# Fly Tie Kits: Advice and Information



## flyakker (May 27, 2014)

I've peeked at the kit that Bass Pro has, and plan on scooting over to Orvis to see what they have (that is my excuse to run over there). I'm going to check to see if Fish & Tackle Unlimited has anything. I work right by the one on I-10. All opinions welcome. Advice is appreciated. Sarcastic snide remarks are expected, not not welcome, nor appreciated. LoL :dance:


----------



## southpaw (Feb 25, 2009)

Orvis has a cheaper (~$100) rotary vise that isn't bad. I know a few guys that tie on them and they're not bad. If you buy a vise from FTU expect to spend at least $200. They sell dynaking and Renzetti there.
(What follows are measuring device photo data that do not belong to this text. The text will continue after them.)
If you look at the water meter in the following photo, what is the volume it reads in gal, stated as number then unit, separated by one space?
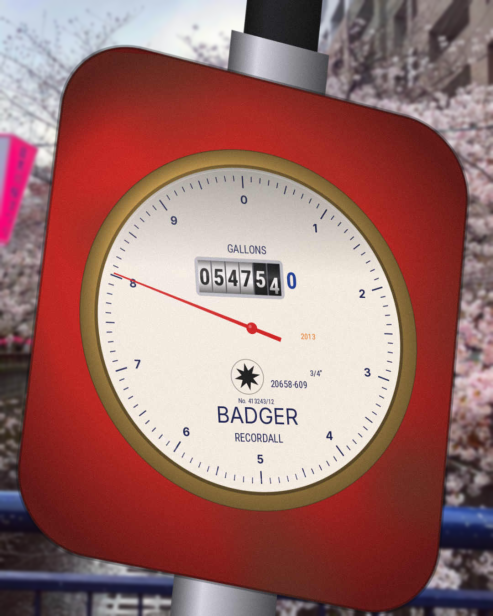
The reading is 547538.0 gal
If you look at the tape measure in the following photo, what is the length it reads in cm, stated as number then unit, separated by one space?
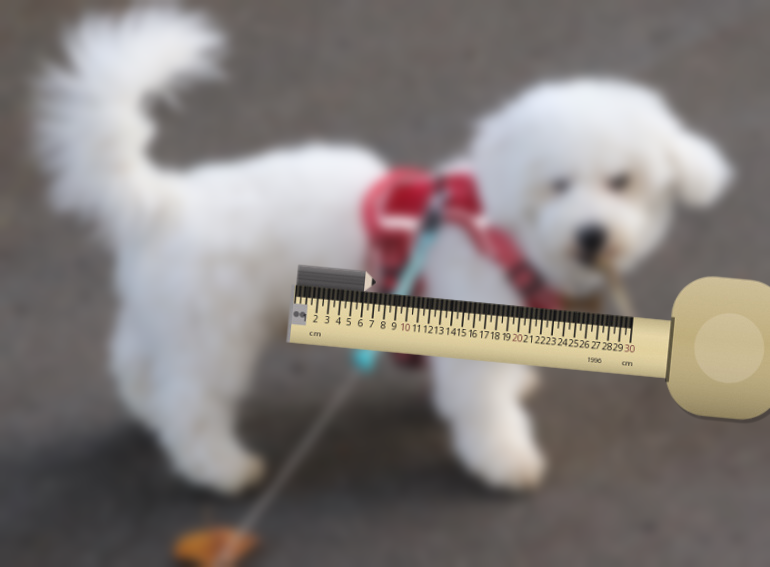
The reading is 7 cm
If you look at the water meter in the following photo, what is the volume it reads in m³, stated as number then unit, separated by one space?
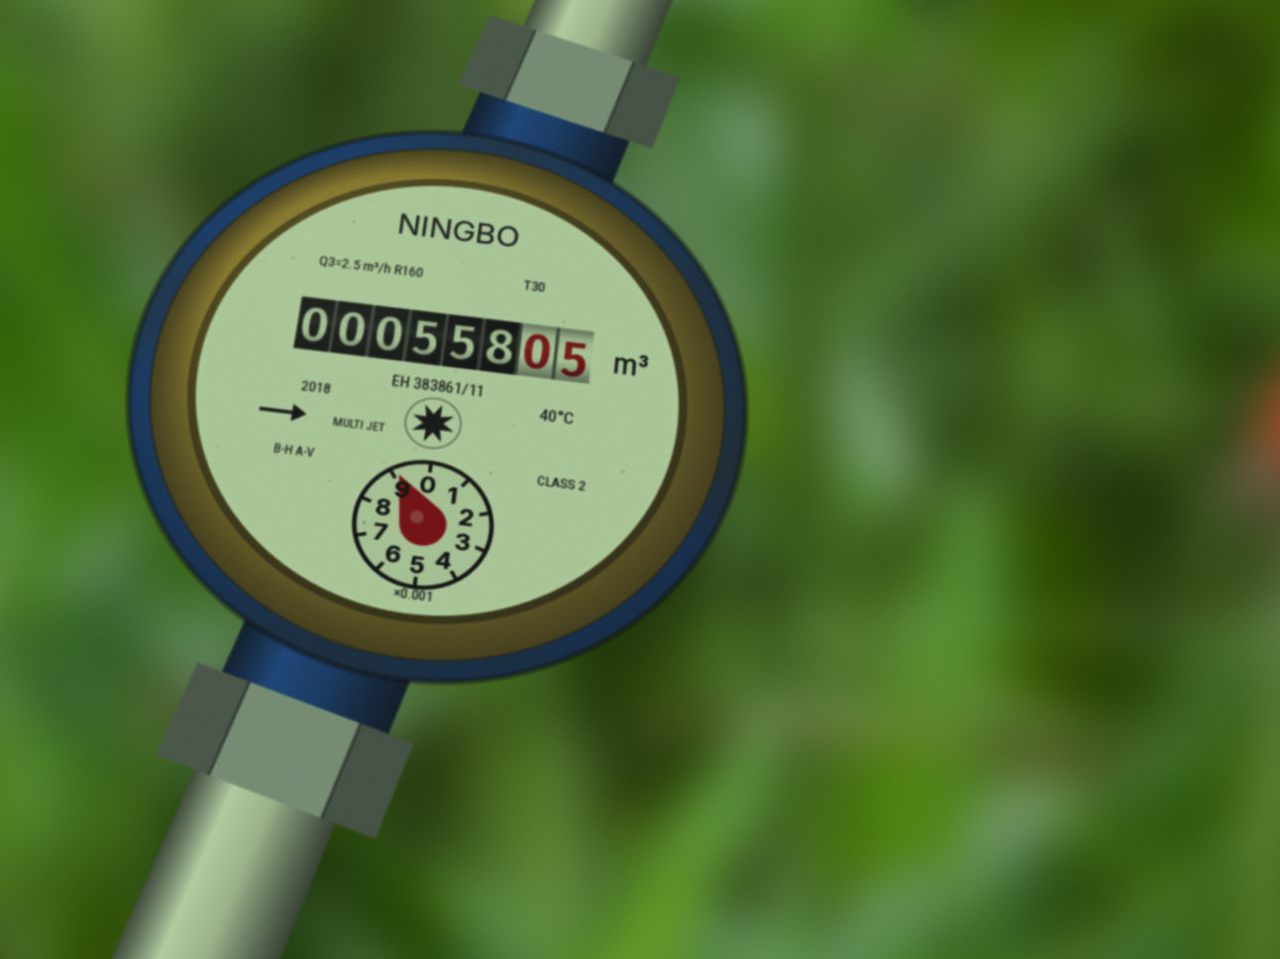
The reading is 558.049 m³
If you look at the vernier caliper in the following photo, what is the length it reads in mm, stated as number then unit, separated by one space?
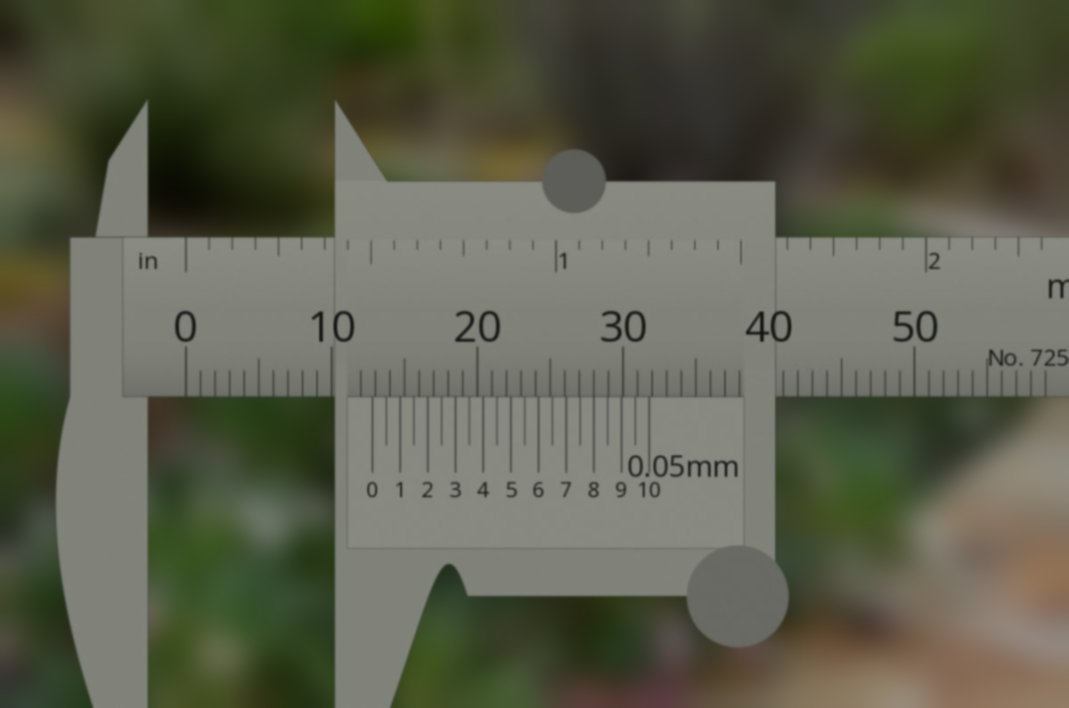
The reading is 12.8 mm
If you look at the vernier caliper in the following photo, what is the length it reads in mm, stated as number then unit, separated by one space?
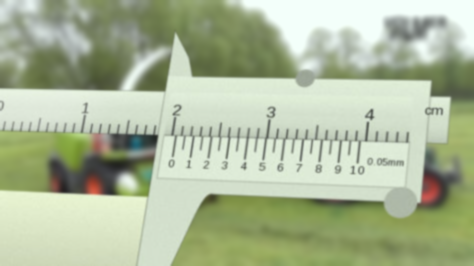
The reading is 20.4 mm
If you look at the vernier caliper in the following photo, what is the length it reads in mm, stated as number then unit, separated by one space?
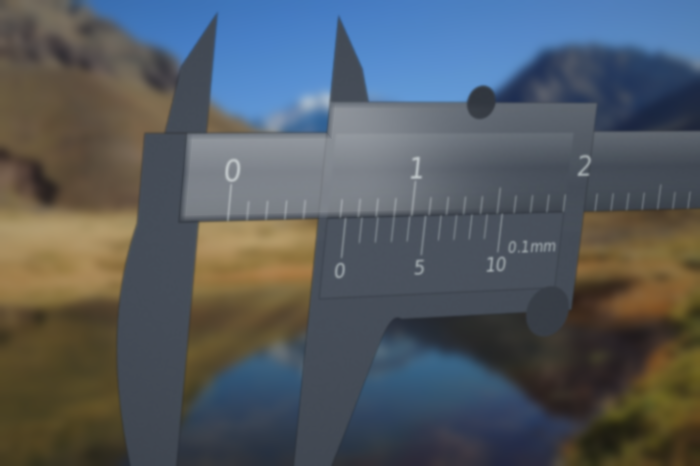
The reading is 6.3 mm
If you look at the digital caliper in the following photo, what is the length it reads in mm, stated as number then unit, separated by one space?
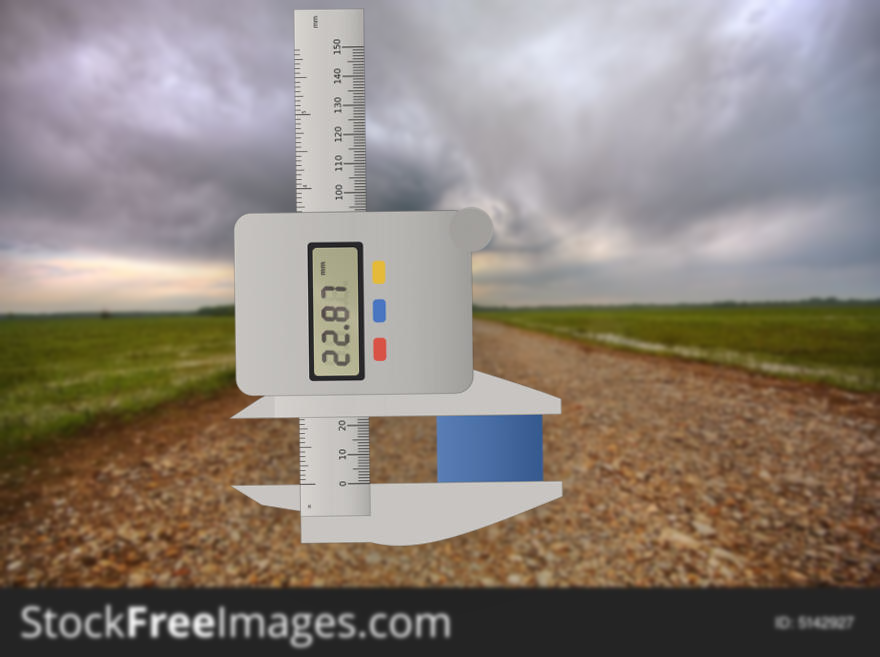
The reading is 22.87 mm
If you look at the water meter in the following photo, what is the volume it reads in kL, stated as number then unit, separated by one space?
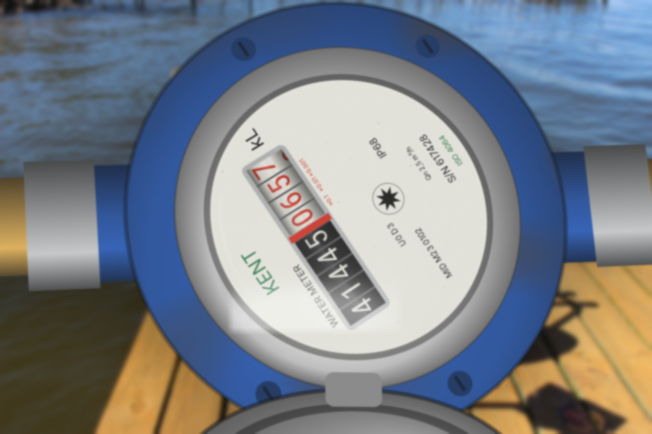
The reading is 41445.0657 kL
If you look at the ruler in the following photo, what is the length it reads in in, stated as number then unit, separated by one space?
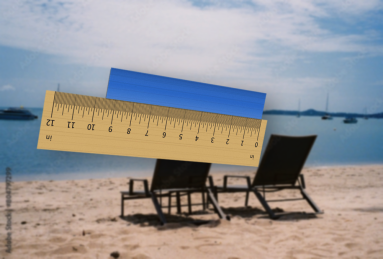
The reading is 9.5 in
Buy materials from FTU, they usually have a good selection for a cheaper price, but lately have been out of stock on a few popular items. In my opinion, I wouldn't buy EP fibers or EP brush. I use congo hair from flytyersdungeon which is pretty much the same thing for about 1/4 of the price. I also spin my own dubbing brushes and it's saved me a lot of money. The only problem is that fly tyers dungeon usually takes 2 weeks to go from purchase to my doorstep. If you can wait, I think it's worth it.


----------



## RUFcaptain (Aug 12, 2011)

+1 on FTU
EP fibers are excellent materials for saltwater flies, especially offshore applications.
Dynaking is the vise I recommend, expensive but well worth it IMO.


----------



## MarkA70 (May 3, 2011)

flyakker: My advice would be to stay away from the kits. They will invariably be made up of bottom of the line tools. If you stay in the Dr. Slick line you will have a set of tools that will last you nearly forever. Also you will not wind up double buying, that is getting the set and then replacing everything with better equipment. YouTube has a bunch of great videos on tying EP stuff, and they come with a list of what you need to tie the fly, that should help in over purchase of not need fly tying materials. My $0.02.


----------



## TXTECHKA (May 28, 2009)

I wouldn't get a kit. Start with one fly that you want to learn to tie. Buy just the materials for that fly. You'll need a vise and a few tools. I would look at a Renzetti Traveler or other good rotary vise. Cheap vises that come with kits are junk. Youtube is your friend.


----------



## CoastalOutfitters (Aug 20, 2004)

agree w above , skip the kits

look at thompson or metz vices they have been around forever 

be careful and get one w large enough jaws for saltwater hooks if that is your use, 

i would prob get a higher end hardware kit, it will be cheaper

bobbin, scissors, loop puller, thread holder........etc

you can't beat crystal flash, the stuff is awsome

and get a little x-acto knife, really handy with the slant tipped blade


----------



## texasislandboy (Apr 28, 2012)

I got the orvis fly kit and it has been great for me. I need to buy some new supplies I used up alot of it.


----------



## flyakker (May 27, 2014)

Thanks for the input, everyone! I'm taking all of the advice to mind.


----------